28Any instructions or understanding that prohibits a person, particularly a family member or co-habitant, from driving an owner’s vehicle serve to inform the context of consent and provide information about whether consent might have been implied. For example, if an owner occasionally allows someone to drive their vehicle it might be more difficult to for them to prove that on a different occasion, they took the vehicle without consent. In this case, I find that consent would not have been implied.
29On the second part of the Marshall test, it is evident that the driver intended to deprive the appellant of her vehicle, at least temporarily.

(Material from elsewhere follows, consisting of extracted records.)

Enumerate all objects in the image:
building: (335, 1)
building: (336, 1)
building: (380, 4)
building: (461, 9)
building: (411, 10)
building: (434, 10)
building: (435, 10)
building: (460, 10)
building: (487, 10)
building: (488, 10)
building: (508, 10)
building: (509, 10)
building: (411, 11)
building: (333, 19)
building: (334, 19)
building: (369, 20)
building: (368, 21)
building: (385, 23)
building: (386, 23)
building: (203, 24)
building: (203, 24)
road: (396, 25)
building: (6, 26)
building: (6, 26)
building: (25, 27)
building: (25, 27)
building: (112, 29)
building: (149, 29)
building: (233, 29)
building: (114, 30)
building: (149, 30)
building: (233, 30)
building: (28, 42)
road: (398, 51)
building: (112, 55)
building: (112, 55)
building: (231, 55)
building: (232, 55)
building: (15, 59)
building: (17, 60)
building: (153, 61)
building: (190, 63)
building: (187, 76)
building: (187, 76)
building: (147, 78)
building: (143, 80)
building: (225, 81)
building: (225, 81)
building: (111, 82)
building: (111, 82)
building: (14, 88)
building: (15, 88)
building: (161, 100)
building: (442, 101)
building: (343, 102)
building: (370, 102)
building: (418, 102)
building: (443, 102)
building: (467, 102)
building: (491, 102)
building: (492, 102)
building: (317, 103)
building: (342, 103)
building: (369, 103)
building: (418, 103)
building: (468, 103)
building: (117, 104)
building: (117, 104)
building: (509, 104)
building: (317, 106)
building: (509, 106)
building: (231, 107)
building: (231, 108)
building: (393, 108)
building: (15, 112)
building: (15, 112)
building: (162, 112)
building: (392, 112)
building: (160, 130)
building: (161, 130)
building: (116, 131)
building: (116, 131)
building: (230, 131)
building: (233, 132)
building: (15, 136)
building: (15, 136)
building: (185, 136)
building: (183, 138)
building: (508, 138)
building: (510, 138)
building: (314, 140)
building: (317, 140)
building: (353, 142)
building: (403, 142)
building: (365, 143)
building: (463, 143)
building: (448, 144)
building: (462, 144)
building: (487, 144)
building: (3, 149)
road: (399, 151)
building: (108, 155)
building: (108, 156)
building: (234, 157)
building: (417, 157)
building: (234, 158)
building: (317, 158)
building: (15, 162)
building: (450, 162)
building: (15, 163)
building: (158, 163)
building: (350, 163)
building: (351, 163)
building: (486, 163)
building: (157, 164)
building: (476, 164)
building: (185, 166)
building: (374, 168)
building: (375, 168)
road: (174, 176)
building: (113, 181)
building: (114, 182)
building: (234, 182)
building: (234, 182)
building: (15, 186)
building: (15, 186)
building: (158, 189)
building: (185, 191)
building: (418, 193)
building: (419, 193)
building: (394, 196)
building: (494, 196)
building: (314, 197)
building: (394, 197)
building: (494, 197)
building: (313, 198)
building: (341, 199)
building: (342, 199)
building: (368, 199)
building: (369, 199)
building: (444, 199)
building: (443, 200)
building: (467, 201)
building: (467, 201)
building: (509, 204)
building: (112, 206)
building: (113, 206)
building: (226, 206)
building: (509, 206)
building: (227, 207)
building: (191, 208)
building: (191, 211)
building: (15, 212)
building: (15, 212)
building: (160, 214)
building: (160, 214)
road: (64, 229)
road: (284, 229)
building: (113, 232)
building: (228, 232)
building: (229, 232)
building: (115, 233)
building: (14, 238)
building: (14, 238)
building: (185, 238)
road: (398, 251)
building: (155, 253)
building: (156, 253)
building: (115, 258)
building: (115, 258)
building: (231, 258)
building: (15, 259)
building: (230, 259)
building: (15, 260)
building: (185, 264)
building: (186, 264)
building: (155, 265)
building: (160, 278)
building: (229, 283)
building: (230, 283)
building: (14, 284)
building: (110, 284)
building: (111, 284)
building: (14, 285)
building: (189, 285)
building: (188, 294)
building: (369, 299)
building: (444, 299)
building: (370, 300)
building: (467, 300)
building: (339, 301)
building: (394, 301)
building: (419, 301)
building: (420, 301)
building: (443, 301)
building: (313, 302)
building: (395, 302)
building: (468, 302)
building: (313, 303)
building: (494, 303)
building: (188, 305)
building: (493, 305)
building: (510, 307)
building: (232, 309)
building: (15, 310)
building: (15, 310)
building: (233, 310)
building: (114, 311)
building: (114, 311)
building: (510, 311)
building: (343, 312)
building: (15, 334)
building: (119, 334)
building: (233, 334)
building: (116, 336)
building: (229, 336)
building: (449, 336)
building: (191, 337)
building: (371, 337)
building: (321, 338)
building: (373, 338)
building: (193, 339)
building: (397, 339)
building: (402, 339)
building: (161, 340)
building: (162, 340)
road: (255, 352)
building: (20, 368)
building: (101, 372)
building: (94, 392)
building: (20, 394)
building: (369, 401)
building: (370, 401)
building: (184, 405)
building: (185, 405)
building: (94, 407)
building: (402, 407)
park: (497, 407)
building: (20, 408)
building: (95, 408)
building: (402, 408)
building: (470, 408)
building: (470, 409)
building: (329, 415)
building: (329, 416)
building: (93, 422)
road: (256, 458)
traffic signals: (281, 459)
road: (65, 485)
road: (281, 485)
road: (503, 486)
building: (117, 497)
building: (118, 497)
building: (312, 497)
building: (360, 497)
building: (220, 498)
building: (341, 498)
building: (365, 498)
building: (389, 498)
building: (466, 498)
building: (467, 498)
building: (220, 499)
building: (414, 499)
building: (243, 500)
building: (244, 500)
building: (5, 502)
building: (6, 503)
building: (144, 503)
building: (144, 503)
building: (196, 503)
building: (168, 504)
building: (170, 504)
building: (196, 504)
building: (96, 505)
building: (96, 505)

As noted above, the appellant was unaware the driver took her vehicle until the morning following the impoundment.
30The evidence before me demonstrates that the driver took the vehicle without the appellant’s consent, and that he intended to deprive her of it for at least a temporary period of time. In fact, he did deprive her of the vehicle as it was not available for her work shift the next day. I find that the circumstances meet the test for “stolen” for the purposes of s. 50.2(3)(a).
31I therefore find that the appellant has proven, on a balance of probabilities, that the vehicle was stolen.
Exceptional hardship
32Since I find that the vehicle was stolen, it is not necessary to consider the other ground in s. 50.2(3), exceptional hardship, on which the appellant relies.
CONCLUSION
33I find that the appellant has proven, in relation to s. 50.2(3)(a), that the vehicle was stolen. Since the appellant need only satisfy one of the five grounds in s. 50.2(3) in her appeal, it is not necessary to determine if the impoundment will result in exceptional hardship.
ORDER
34Pursuant to subsection 50.2(5) of the Act, I direct the Registrar to release the impounded vehicle.